Fertile women’s dreams sexier

By IndepthAfrica
In Lifestyle
Apr 1st, 2012

Article By: Phoenix Miles
It’s no secret that women become less approachable and more emotional during PMS, but that’s not the end to the rollercoaster ride according to scientists who say that women are also more likely to have raunchier daydreams when they’re at their most fertile.

The study, lead by Samantha Dawson of University of Lethbridge in Alberta, Canada, found that women were more likely to feel increased sexual arousal and report having more daydreams of a sexual nature during the fertile period in their menstrual cycle.

Tracking 27 women who were asked to keep a diary of their sexual fantasties for one month, Dawson and her team tracked the correlation between the women’s ovulation period — identified by the researchers before the start of the study — and the amount and level of intensity of fantasies she reported experiencing.

Overa 10-day window period in which each participant was likely to be at her most fertile, each women was given a do-it-yourself ovulation test which they recorded daily.

The women weren’t told that they were testing their level of fertility. Dawson also chose women who were not on any contraceptive hormones.

Results showed that the women had 0.77 fantasies per day — a different result from previous studies which have showed that women have only one sexual fantasy per week. However, LiveScience reports that this previous study had relied on participant’s memory of past incidents, while Dawson’s study had each participant reporting their experiences daily — a method that might be more reliable.

Dawson also found there to be a spike in the frequency of sexual fantasies over the three days surrounding ovulation, reaching an average of 1.3 fantasies per day.

While Dawson and her colleagues expected the women to report fantasies that had a similar quality to male fantasies during ovulation — which would be more visual and explicit — the reverse was true with the women reporting more emotionally-focused fantasies.

“They’re still focusing on the emotions and the feelings that they have toward this partner in the fantasies as opposed to what the partner looks like, how masculine they are and what sexual acts they’re actually engaging in,” Dawson explained in a report by LiveScience.

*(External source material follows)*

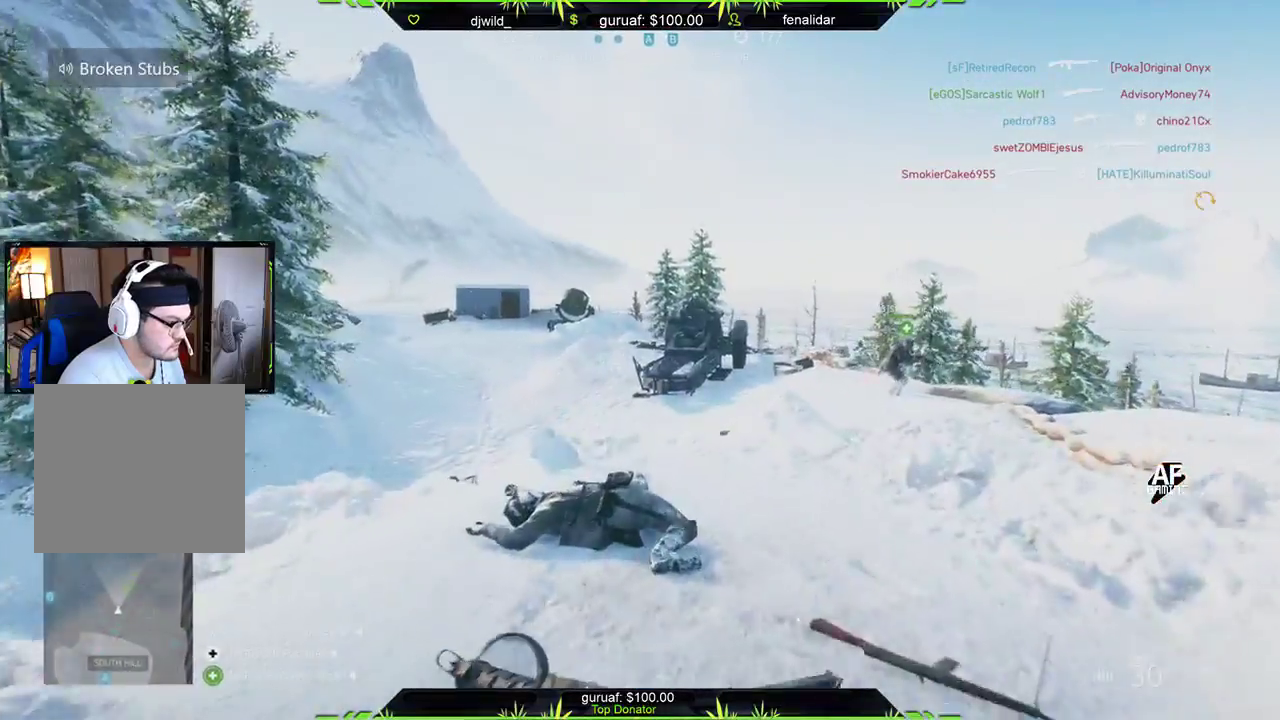
{"buttons": [], "left_stick": "up", "right_stick": "left", "events": [[283, "right_stick", "left"]]}
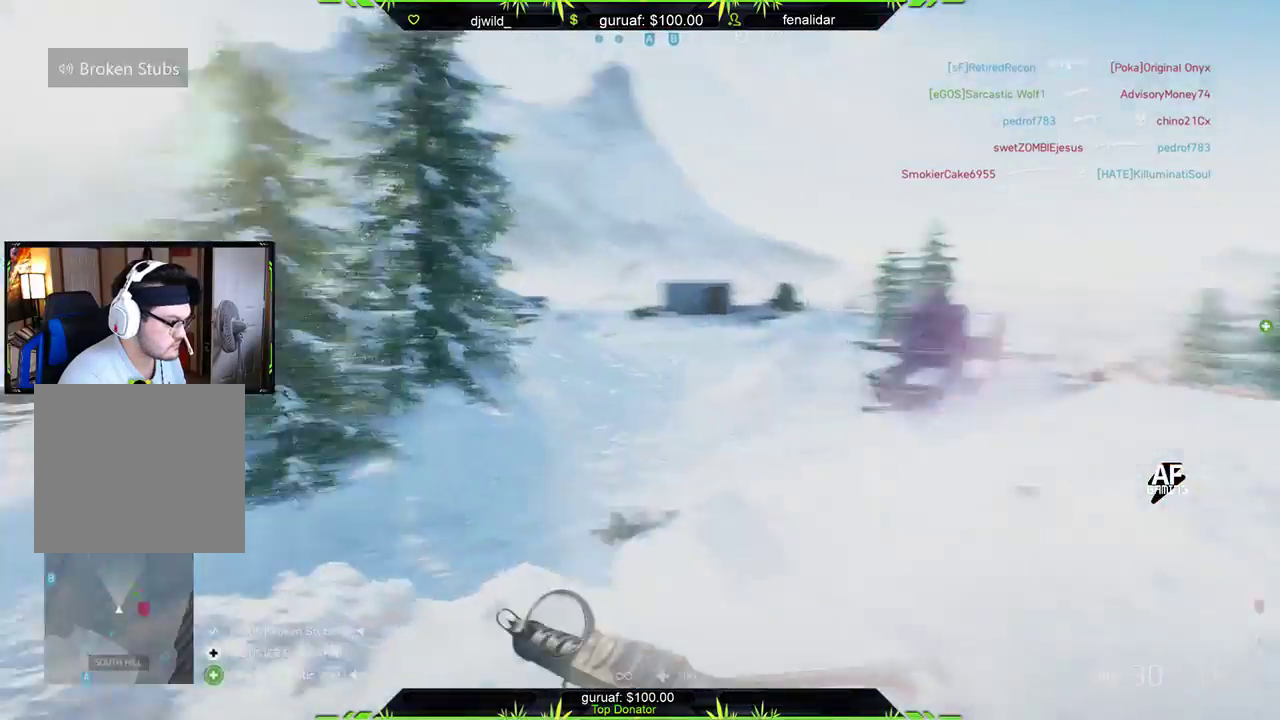
{"buttons": [], "left_stick": "up", "right_stick": "center", "events": [[133, "right_stick", "center"], [300, "right_stick", "left"], [450, "right_stick", "center"]]}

Even so, researchers did see a marked increase in interest in men over the women’s most fertile periods – whereas, during other times in the cycle, women reported fantasies that included women too. The finding suggests that fertility hormones play some part in who we desire.

Dawson’s findings showed that female sexual desire is a complex issue and that seemingly insignificant factors can make a huge difference – even to how the women responds to a questionnaire.